Tecnologias antiquadas

Não tenho luzes na minha bicicleta urbana.

Comprei um farol quando fiz minha primeira cicloviagem. Mais por precaução do que por ter programado pedalar à noite. Usamos apenas uma vez, no primeiro dia, quando meu irmão derrapou nas pedras e feriu, de leve, a perna. O farol serviu como lanterna.

Na segunda viagem, na Rota  da Maria Fumaça, precisei usar o farol pra valer. Foi uma decepção! A coisa iluminava poucos centímentros à frente do pneu da bicicleta. A noite completamente sem lua, num trecho repleto de caminhos e veredas, apenas o GPS nos salvou – e o latido dos cães nos indicando a proximidade das fazendas. Hoje o farol está guardado na gaveta. Inútil, quando precisei dele – além de usar 4 pilhas. Quatro!!

A primeira luz traseira, destas que piscam vermelho, caiu no chão quando desci o meio-fio e se espatifou toda – estes produtos sem qualidade made in…! A segunda luz gastou a pilha em poucos dias. Comprei pilhas palito recarregáveis. Era um tal de usar e recarregar que foi me dando preguiça, preguiça, até que me encheu o saco. Também está na… nem sei onde está aquela luz pisca-posca!

Mas ao ver este conjunto Blackburn no blog bikecommuters,  até que deu vontade de instalar na minha bicicleta. Sim, sobretudo pelo método como as luzes podem ser recarregadas: numa porta USB ou por um mini painel solar solar!!
Este é o farol:

e esta a luz pisca-pisca:

 (no saite só tem esta foto pequena mostrando a conexão na USB).

É obviamente um contrasenso ecológico ter que usar pilhas e mais pilhas para alimentar estas luzinhas. Sinceramente? Pegaram o caminho mais fácil e que retroalimenta a sociedade de consumo. Ter que comprar pilhas sempre!! se, ao pedalar, eu gero energia suficiente para várias luzinhas.

Além do tradicional dínamo, o que melhor seria do que paineis solares, que podem carregar baterias enquanto pedalo no sol ardente?

Ainda vai chegar o futuro, quando toda a bicicleta será coberta de finas placas voltaicas solares. Toda a roda será um dínamo, a energia será gerada pelo giro do aro junto a magnetos nos garfos. Pequenos cataventos ultraeficientes para gerar energia pelo vento que passa no guidão, na bicicleta toda, nos cabelos!
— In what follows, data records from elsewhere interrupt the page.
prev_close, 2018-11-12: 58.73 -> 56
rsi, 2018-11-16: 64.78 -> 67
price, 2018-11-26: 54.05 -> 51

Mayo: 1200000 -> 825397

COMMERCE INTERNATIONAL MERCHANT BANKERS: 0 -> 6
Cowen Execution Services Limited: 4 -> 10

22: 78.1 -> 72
Mini usinas por momento angular, energia gerada por rotação, melhor conservação do trabalho dos pedais e pernas, a bicicleta tem mil e um caminhos para gerar a energia que ela própria precisa. Não, não falo das “bicicletas” elétricas, com suas baterias pesadas e caras – e fajutas, se forem de origem bric! Falo de energia elétrica para luzes traseiras e dianteiras na bicicleta, sineta, computadores de bordo, e aparelhos diversos, como celulares, GPS, câmeras fotográficas e diversos sensores. No futuro, haverá uma rede wifi, os carros serão finalmente reconhecidos como muito perigosos e terão diversos mecanismos para evitar acidentes hoje evitáveis se motoristas não fossem tão lesos. Sensores na bicicleta vão avisar os carros da proximidade de um bicicletista e a velocidade do automóvel será automaticamente diminuida, queira o motorista ou não. Melhor! caso o motorista insista, o alarme irritante do carro dispara dentro da cabine – bi bi bi bi bi bi bi – para acordar o motorista do torpor e do tédio que é dirigir. Em vez de o motorista buzinar, ele será buzinado!
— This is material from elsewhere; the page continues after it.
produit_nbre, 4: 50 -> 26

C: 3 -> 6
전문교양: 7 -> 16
Motoristas atropelam e matam porque outros valores são colocados acima da vida. Por trás de toda tecnologia, há uma moral e uma ética. Acredita-se que pessoas sejam capazes de governar máquinas muito mais fortes e rápidas do que elas. Mas não são. Muitas vezes os carros são usados como meio para expressar o que há de mais vil na natureza humana. A própria tecnologia deve dominar a tecnologia.  Mais do que supostas habilidades, valeriam as 3 leis da robótica.
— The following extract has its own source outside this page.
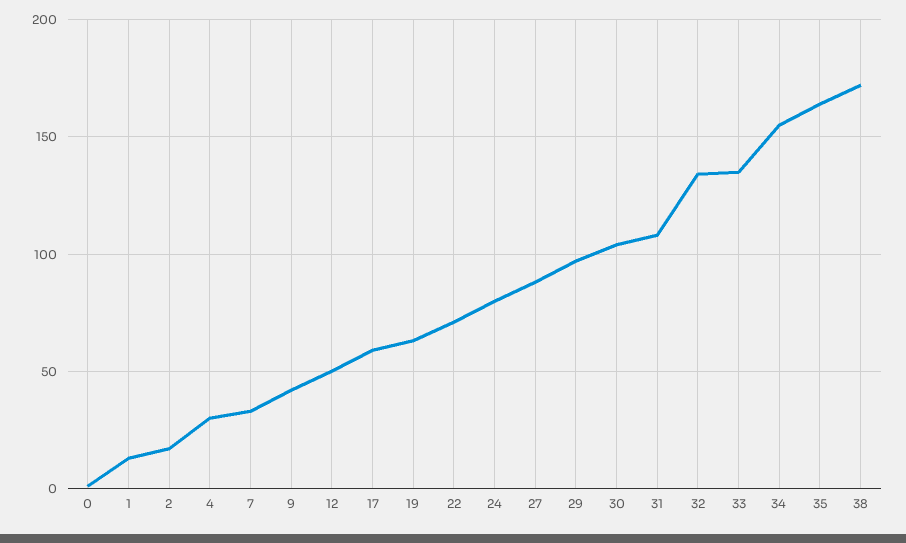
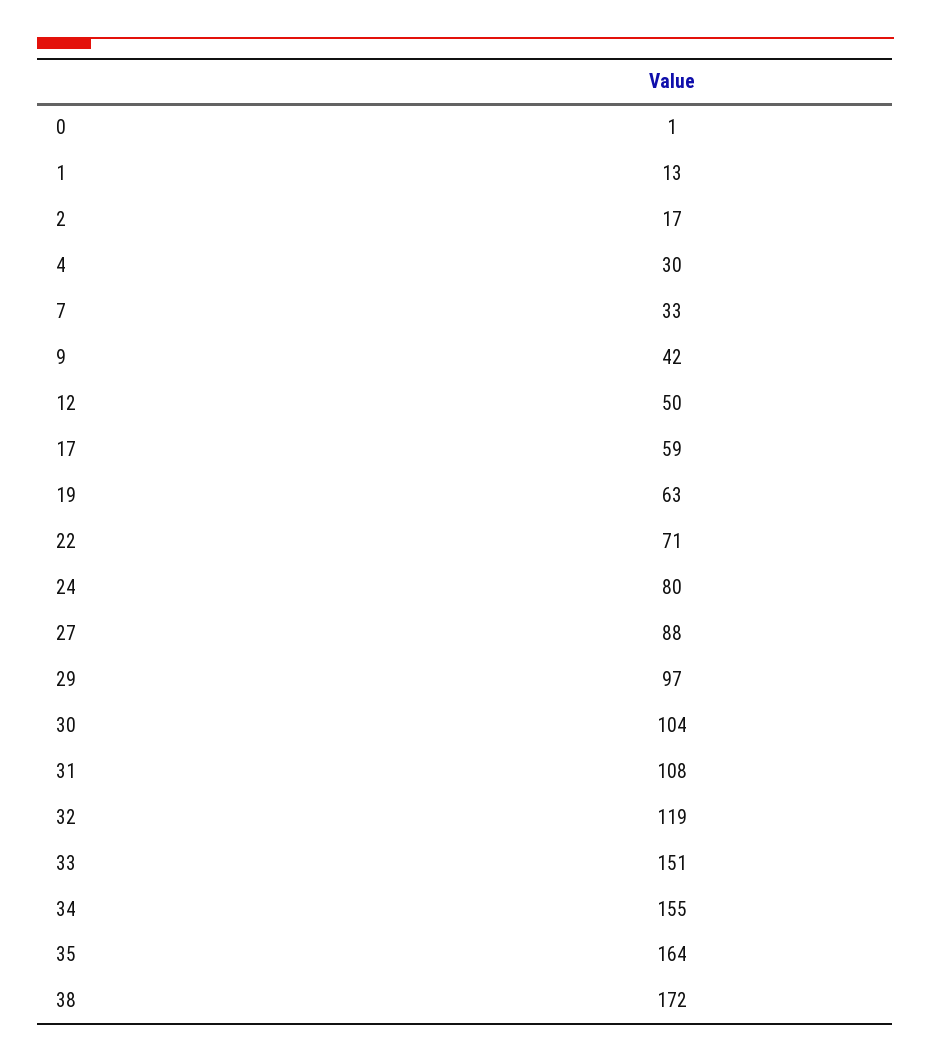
32: 135 -> 119
33: 135 -> 151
Porém ainda estamos na época de tecnologias obsoletas como pilhas e motoristas.😦

[.]

4 comentários sobre “Tecnologias antiquadas

  1. Olá, apesar de seu assunto ser a sustentabilidade do carregamento, essa lanterna que perfeitamente se carrega com o painelzinho solar também não ilumina nada. Não sou daqueles hitech que precisa da maior iluminação do mundo, mas essa de leds é fraca, assim o painel solar funciona bem, seria possível carregar uma lanterna com um pouco pais de potência?

    ABS!

  2. Qualé Tidé, no escurão que tava até vagalume ajudava. Ajudou bastante, mas era bem ruinzinha, heim?